*** Data in this exercise Section Begins ***

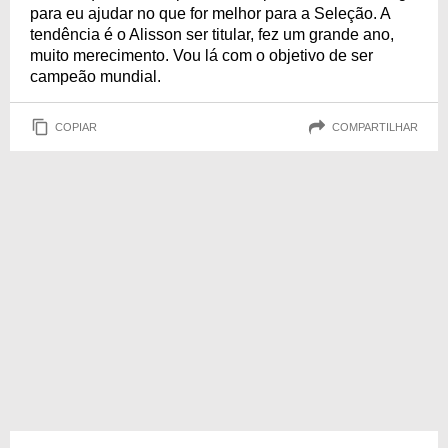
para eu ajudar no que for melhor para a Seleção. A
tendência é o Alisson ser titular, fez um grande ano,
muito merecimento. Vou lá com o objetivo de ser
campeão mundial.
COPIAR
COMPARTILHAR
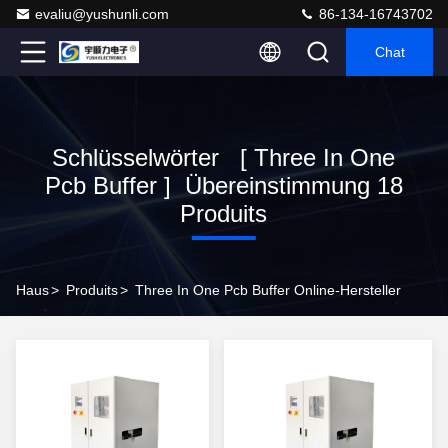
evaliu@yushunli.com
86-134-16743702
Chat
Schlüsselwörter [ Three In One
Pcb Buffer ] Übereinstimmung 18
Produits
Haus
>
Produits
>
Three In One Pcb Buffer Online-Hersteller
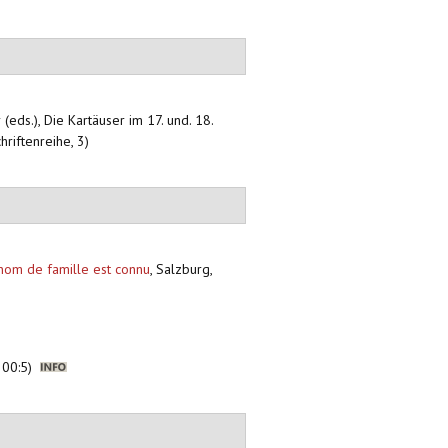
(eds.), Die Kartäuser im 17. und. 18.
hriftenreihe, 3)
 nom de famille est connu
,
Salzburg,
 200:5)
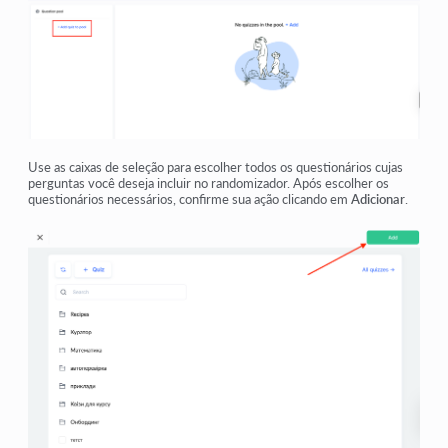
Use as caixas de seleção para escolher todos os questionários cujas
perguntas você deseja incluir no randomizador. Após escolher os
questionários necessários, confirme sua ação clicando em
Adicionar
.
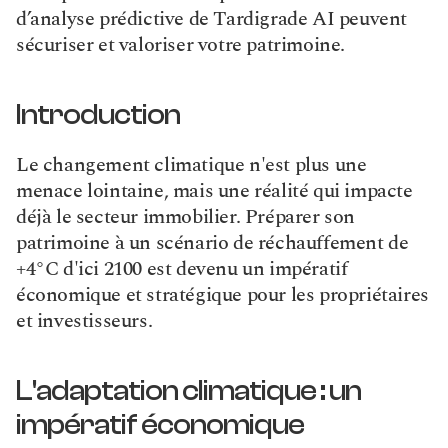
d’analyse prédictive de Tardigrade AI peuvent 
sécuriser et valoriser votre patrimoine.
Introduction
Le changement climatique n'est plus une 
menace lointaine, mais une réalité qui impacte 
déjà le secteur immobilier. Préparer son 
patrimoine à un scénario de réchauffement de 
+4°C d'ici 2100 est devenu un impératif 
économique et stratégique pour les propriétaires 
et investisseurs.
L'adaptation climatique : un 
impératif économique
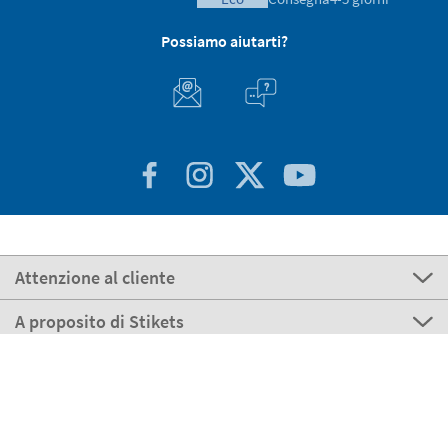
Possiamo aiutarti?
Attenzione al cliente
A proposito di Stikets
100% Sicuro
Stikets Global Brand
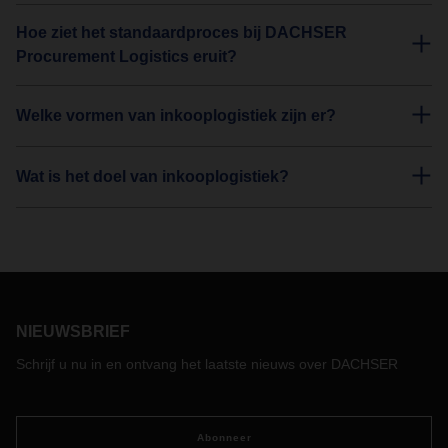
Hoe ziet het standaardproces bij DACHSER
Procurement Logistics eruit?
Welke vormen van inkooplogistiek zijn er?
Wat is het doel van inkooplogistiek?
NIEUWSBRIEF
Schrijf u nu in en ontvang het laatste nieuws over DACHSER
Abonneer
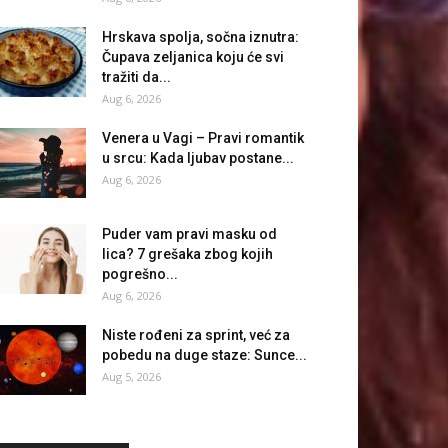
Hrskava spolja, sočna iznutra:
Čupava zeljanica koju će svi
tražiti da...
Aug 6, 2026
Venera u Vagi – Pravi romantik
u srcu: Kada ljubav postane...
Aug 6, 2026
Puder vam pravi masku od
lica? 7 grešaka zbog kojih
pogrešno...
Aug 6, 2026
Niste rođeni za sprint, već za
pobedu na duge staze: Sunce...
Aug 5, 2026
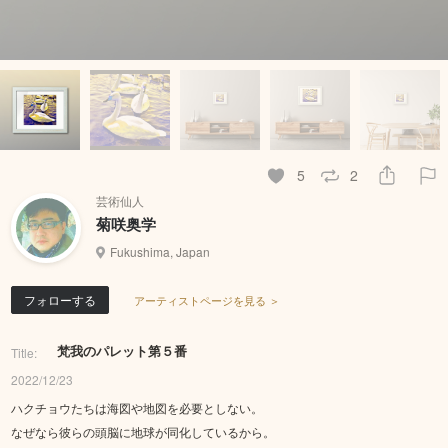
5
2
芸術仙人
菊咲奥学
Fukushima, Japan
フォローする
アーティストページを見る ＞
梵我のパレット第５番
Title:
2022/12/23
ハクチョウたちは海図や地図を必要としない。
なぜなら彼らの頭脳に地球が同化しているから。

*** Data in this exercise Section Ends ***

* Job:
Replace "DACHSER" with "Dachser" throughout the data above and keep everything else as it is. Leave the pictures out of your answer.

* Task output:
para eu ajudar no que for melhor para a Seleção. A
tendência é o Alisson ser titular, fez um grande ano,
muito merecimento. Vou lá com o objetivo de ser
campeão mundial.
COPIAR
COMPARTILHAR
evaliu@yushunli.com
86-134-16743702
Chat
Schlüsselwörter [ Three In One
Pcb Buffer ] Übereinstimmung 18
Produits
Haus
>
Produits
>
Three In One Pcb Buffer Online-Hersteller
(eds.), Die Kartäuser im 17. und. 18.
hriftenreihe, 3)
 nom de famille est connu
,
Salzburg,
 200:5)
Use as caixas de seleção para escolher todos os questionários cujas
perguntas você deseja incluir no randomizador. Após escolher os
questionários necessários, confirme sua ação clicando em
Adicionar
.
d’analyse prédictive de Tardigrade AI peuvent 
sécuriser et valoriser votre patrimoine.
Introduction
Le changement climatique n'est plus une 
menace lointaine, mais une réalité qui impacte 
déjà le secteur immobilier. Préparer son 
patrimoine à un scénario de réchauffement de 
+4°C d'ici 2100 est devenu un impératif 
économique et stratégique pour les propriétaires 
et investisseurs.
L'adaptation climatique : un 
impératif économique
Possiamo aiutarti?
Attenzione al cliente
A proposito di Stikets
100% Sicuro
Stikets Global Brand
Hoe ziet het standaardproces bij Dachser
Procurement Logistics eruit?
Welke vormen van inkooplogistiek zijn er?
Wat is het doel van inkooplogistiek?
NIEUWSBRIEF
Schrijf u nu in en ontvang het laatste nieuws over Dachser
Abonneer
Hrskava spolja, sočna iznutra:
Čupava zeljanica koju će svi
tražiti da...
Aug 6, 2026
Venera u Vagi – Pravi romantik
u srcu: Kada ljubav postane...
Aug 6, 2026
Puder vam pravi masku od
lica? 7 grešaka zbog kojih
pogrešno...
Aug 6, 2026
Niste rođeni za sprint, već za
pobedu na duge staze: Sunce...
Aug 5, 2026
5
2
芸術仙人
菊咲奥学
Fukushima, Japan
フォローする
アーティストページを見る ＞
梵我のパレット第５番
Title:
2022/12/23
ハクチョウたちは海図や地図を必要としない。
なぜなら彼らの頭脳に地球が同化しているから。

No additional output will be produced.